- Born: Karl Frederick Dallas 29 January 1931 Acton, London, England
- Died: 21 June 2016 (aged 85) Bradford, West Yorkshire, England
- Other name: Fred Dallas
- Occupations: Journalist, musician, author, playwright, peace campaigner, record producer, broadcaster
- Website: www.karldallas.com

= Karl Dallas =

British singer-songwriter (1931–2016)

Karl Frederick Dallas (29 January 1931 - 21 June 2016) was a British journalist, musician, author, playwright, peace campaigner, record producer, and broadcaster. He was described as "the most vigorous, influential, and informed folk music journalist in Britain".

==Biography==

===Early life===
Dallas was brought up in a communist household, and was named after Karl Marx and Friedrich Engels. His father Jack Dallas was an ex Scots Guardsman and a founder member of the Communist Party of Great Britain (CPGB). Karl lived as a child in Whitley Bay, Northumberland, and later attended Bec School in Tooting, London. He had a half sister Kathleen and like her joined the CPGB. He started writing poetry, and writing and performing songs in London in his teens, using the name Fred Dallas. His songs have been recorded by The Spinners (The Family of Man, written in 1955, after Dallas saw the exhibition of the same name), Ewan MacColl, June Tabor and others. He also contributed music reviews to the St Marylebone Record and Musical Opinion magazine.
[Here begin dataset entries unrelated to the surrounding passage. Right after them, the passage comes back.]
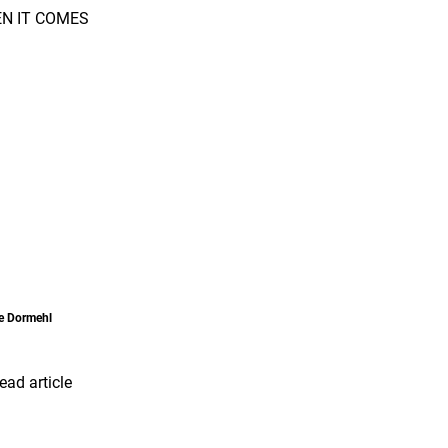
he Dormehl
ead article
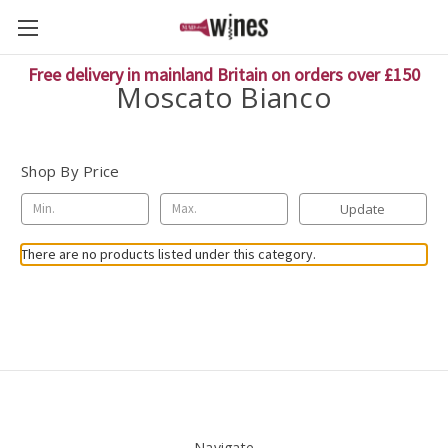
Free delivery in mainland Britain on orders over £150
Moscato Bianco
Shop By Price
Update
There are no products listed under this category.
Navigate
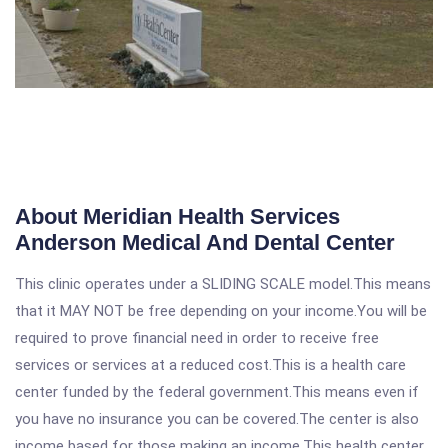
About Meridian Health Services
Anderson Medical And Dental Center
This clinic operates under a SLIDING SCALE model.This means
that it MAY NOT be free depending on your income.You will be
required to prove financial need in order to receive free
services or services at a reduced cost.This is a health care
center funded by the federal government.This means even if
you have no insurance you can be covered.The center is also
income based for those making an income.This health center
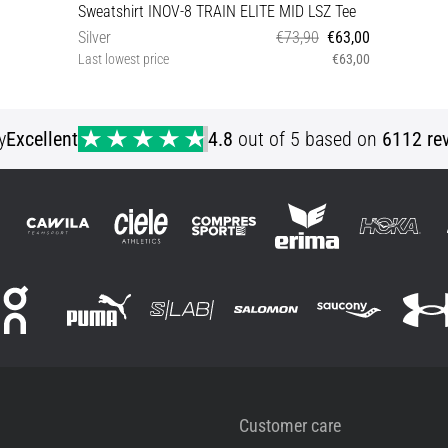
Sweatshirt INOV-8 TRAIN ELITE MID LSZ Tee
Silver
€73,90
€63,00
Last lowest price
€63,00
XL
y
Excellent
4.8
out of 5 based on
6112 re
Customer care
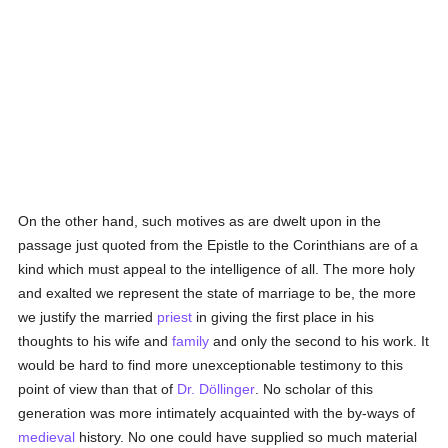
On the other hand, such motives as are dwelt upon in the
passage just quoted from the Epistle to the Corinthians are of a
kind which must appeal to the intelligence of all. The more holy
and exalted we represent the state of marriage to be, the more
we justify the married
priest
in giving the first place in his
thoughts to his wife and
family
and only the second to his work. It
would be hard to find more unexceptionable testimony to this
point of view than that of
Dr. Döllinger
. No scholar of this
generation was more intimately acquainted with the by-ways of
medieval
history. No one could have supplied so much material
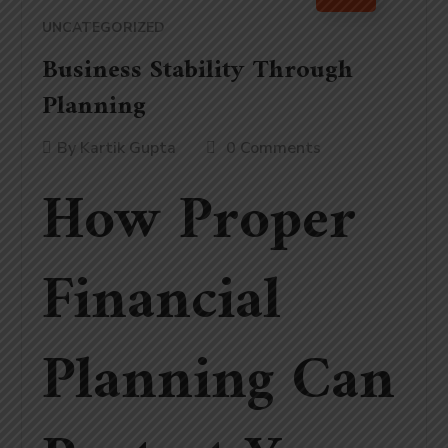
UNCATEGORIZED
Business Stability Through
Planning
By
Kartik Gupta
0 Comments
How Proper
Financial
Planning Can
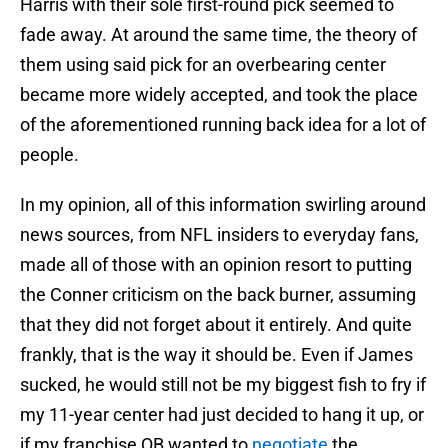
Harris with their sole first-round pick seemed to
fade away. At around the same time, the theory of
them using said pick for an overbearing center
became more widely accepted, and took the place
of the aforementioned running back idea for a lot of
people.
In my opinion, all of this information swirling around
news sources, from NFL insiders to everyday fans,
made all of those with an opinion resort to putting
the Conner criticism on the back burner, assuming
that they did not forget about it entirely. And quite
frankly, that is the way it should be. Even if James
sucked, he would still not be my biggest fish to fry if
my 11-year center had just decided to hang it up, or
if my franchise QB wanted to
negotiate
the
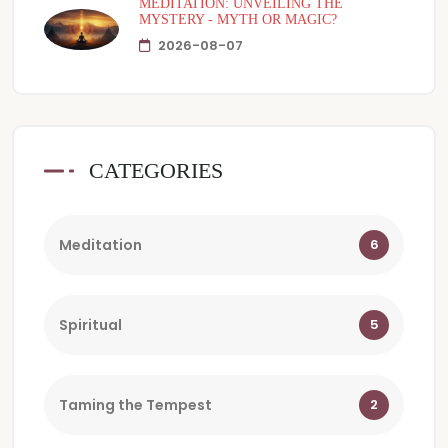
MEDITATION: UNVEILING THE
MYSTERY - MYTH OR MAGIC?
2026-08-07
CATEGORIES
Meditation
6
Spiritual
5
Taming the Tempest
2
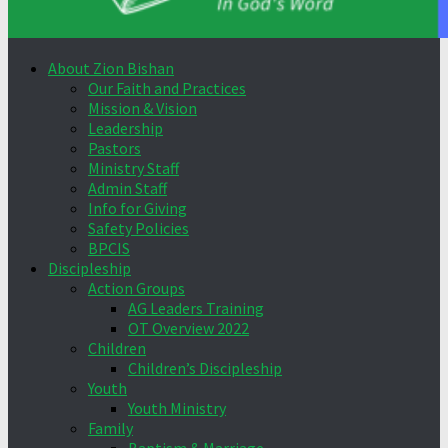
About Zion Bishan
Our Faith and Practices
Mission & Vision
Leadership
Pastors
Ministry Staff
Admin Staff
Info for Giving
Safety Policies
BPCIS
Discipleship
Action Groups
AG Leaders Training
OT Overview 2022
Children
Children’s Discipleship
Youth
Youth Ministry
Family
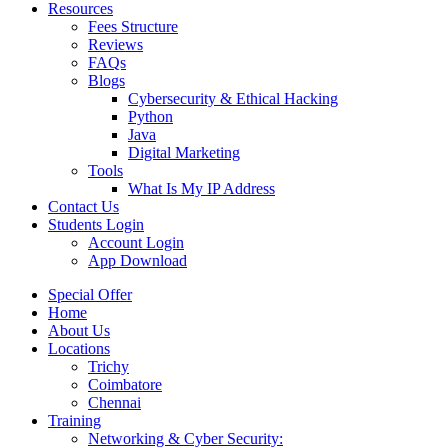
Resources
Fees Structure
Reviews
FAQs
Blogs
Cybersecurity & Ethical Hacking
Python
Java
Digital Marketing
Tools
What Is My IP Address
Contact Us
Students Login
Account Login
App Download
Special Offer
Home
About Us
Locations
Trichy
Coimbatore
Chennai
Training
Networking & Cyber Security:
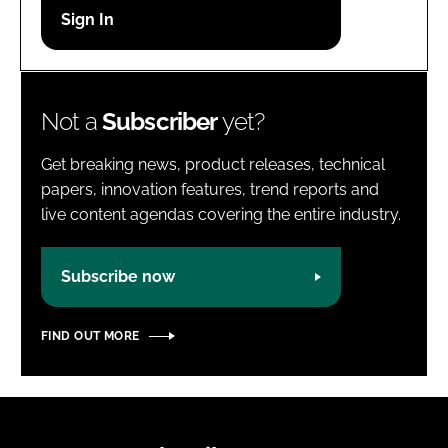
Password
Password
Not a
Subscriber
yet?
Remember me
Get breaking news, product releases, technical
papers, innovation features, trend reports and
live content agendas covering the entire industry.
FORGOT PASSWORD?
Subscribe now
FIND OUT MORE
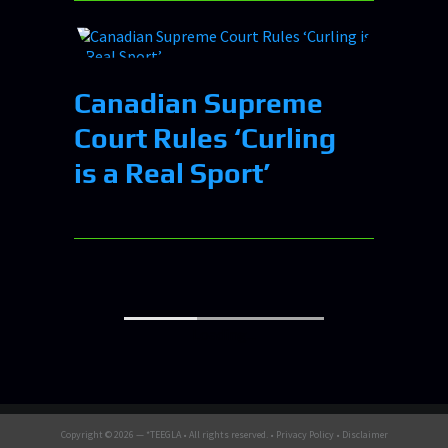
Canadian Supreme
Court Rules ‘Curling
is a Real Sport’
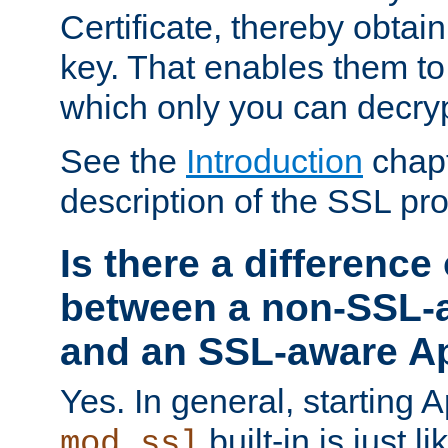
Certificate, thereby obtai
key. That enables them 
which only you can decryp
See the
Introduction
chapt
description of the SSL pro
Is there a difference
between a non-SSL-
and an SSL-aware A
Yes. In general, starting 
built-in is just 
mod_ssl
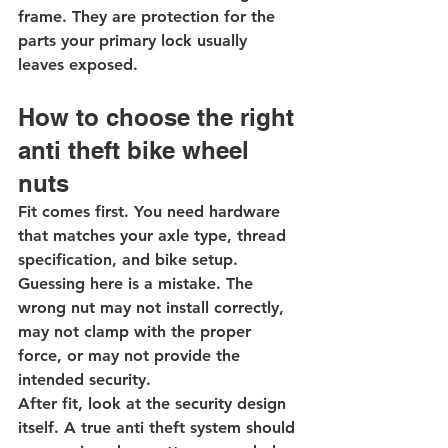
frame. They are protection for the 
parts your primary lock usually 
leaves exposed.
How to choose the right 
anti theft bike wheel 
nuts
Fit comes first. You need hardware 
that matches your axle type, thread 
specification, and bike setup. 
Guessing here is a mistake. The 
wrong nut may not install correctly, 
may not clamp with the proper 
force, or may not provide the 
intended security.
After fit, look at the security design 
itself. A true anti theft system should 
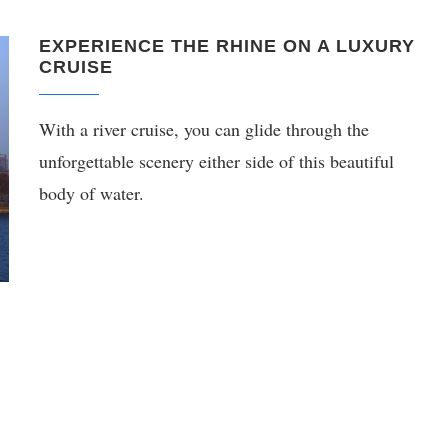
EXPERIENCE THE RHINE ON A LUXURY
CRUISE
With a river cruise, you can glide through the
unforgettable scenery either side of this beautiful
body of water.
===Journalism and public relations===
In 1957 Dallas began working as a full-time reporter, later becoming a freelance writer on music – including pop, jazz, classical and folk music – and fashion. Many of his articles were published in the Melody Maker; he also wrote for The Times, The Independent, and many magazines. He published his own magazines, including Folk Music, Folk News, and Jazz Music News, and in 1967 wrote his first book, Swinging London: a guide to where the action is. His other books included Singers of an Empty Day: last sacraments for the superstars (1972), The Cruel Wars: 100 soldiers' songs from Agincourt to Ulster (1972), One Hundred Songs of Toil: 450 Years of Workers' Songs (1974) and The Electric Muse: The Story of Folk into Rock (with Dave Laing, Robin Denselow and Robert Shelton, 1975). For a time he ran his own public relations agency, with clients including Pan Books, Topic Records, and Billy Smart's Circus. He worked as a record producer for the Transatlantic, Island and Sonet labels, and as a concert promoter. From the late 1970s he also wrote on information technology, and contributed articles to most British computer magazines.

===Later life===
He was a lifelong atheist until converting to Anglican Christianity in 1983.
 He moved with his wife to live in Bradford in 1989, and retired from full-time journalism in 1999. He became chairman of Bradford Community Health Council, and, in 2003, travelled to Iraq in a double-decker bus as part of the group of campaigners intending to act as human shields in the event of invasion. Following his return, he wrote Into the War Zone, which he described as a "musical tragicomedy" satirising his experiences as a human shield in Iraq. The play was performed by the Writers Company in Bradford in 2005.

He wrote several other plays, including a seven-hour play on the life of Stalin, as well as several books, including The Fourth Step, described as "a thriller of the international drugs trade", and Good News for the Last Times (2010), a "prophetic vision for the 21st century" based on his religious experiences. A book of his critical writings, The Lie That Tells The Truth, was published in 2012. In later life he continued to broadcast regularly for Bradford Community Broadcasting, and reviewed books, music and films for the Morning Star daily newspaper.

== Death and legacy ==

He died at the age of 85 on 21 June 2016, after being diagnosed with terminal cancer four months earlier. His funeral was held in the parish church of St Paul in Manningham, Bradford on 30 June. He was then buried at a woodland site in the city.

Obituaries were published by The Guardian and the Morning Star, the latter including a fond reminiscence from Arlo Guthrie.